At least, though, they weren’t prepared to take the heat a second time: in 1998, they decided to dip twice into the same stream and published an article claiming that the Suzuki Samurai had an unacceptable tendency to roll over. Suzuki sued, too. (What did CU expect from a company that would name a vehicle “Samurai”?). This time, CU settled. They issued a statement which, basically, denied that the plain English words they had used meant what the plain English words they used commonly are understood to mean. Suzuki, no doubt mindful of the license with “malicious intent” had previously given to CU, took what they could get and called it quits without getting money damages from CU.
But the most blatant and most recent example of Consumer Reports just outright lying is child safety seats:
In February of last year, Consumer Reports claimed that only two child safety seats on the market passed their crash tests. They claimed the tests were conducted at 38.5 miles per hour. Sin ce every seat the tested had passed federal National Highway Traffic Safety Administration testing, the press immediately descended on the NHTSA administrator, promised an immediate investigation.
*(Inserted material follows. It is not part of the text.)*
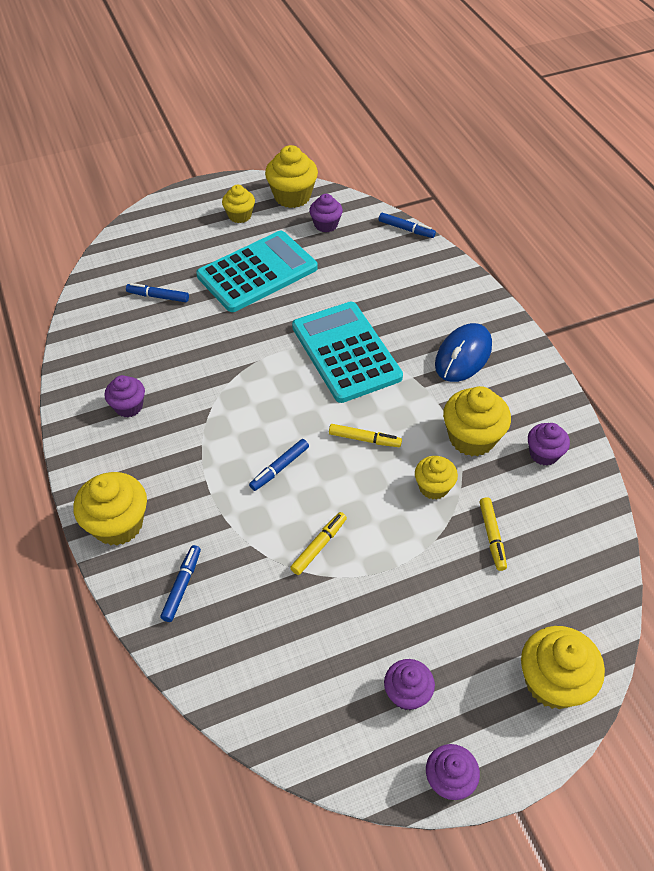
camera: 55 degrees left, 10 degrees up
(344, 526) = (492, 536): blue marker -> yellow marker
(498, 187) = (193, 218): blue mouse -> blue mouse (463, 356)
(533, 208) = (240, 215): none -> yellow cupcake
And she pushed it through, in weeks.
Consumer Reports, it turned out, had lied – through their teeth.
They actually tested the seats at 70 mph. The statements they made in their magazine were complete fabrications.
CU attempted to blame this on Calspan, an independent laboratory associated with the University of California and which has a long-standing and unblemished reputation for testing in highway safety related areas. They had not, however, disclosed in their published article that the testing was not done internally, nor did they explain why they did not learn that Calspan had misunderstood their directives.
Moreover, they disclosed that they have a close tie to the Ralph Nader crowd that has been anti-auto advocates since the publication in the early ‘60’s of Ralph Nader’s book, “Unsafe at Any Speed.” Turns out that Joan Claybrook, a former head of NHTSA, but for more than the past decade, a prominent member of the Insurance Institute for Highway Safety, a Nader-linked group, is a board member of Consumer’s Union.
Turns out, according to Claybrook, that CU doesn’t conduct most of its own crash testing, except for the equivalent of bumping into parked cars. That wasn’t something they bothered to mention in their articles.
The safety seat industry sued CU.
CU got off the hook, again, by claiming there was no actual malice.
Whatever the criteria may be for a successful libel suit against CU – and one has to think that sooner or later someone is going to tack the past instances of lying to another and prove a pattern of conduct that does establish “actual malice” – this much is clear.
Consumer’s Union is very fortunate that J. D. Powers and Associates doesn’t evaluate magazines for honesty.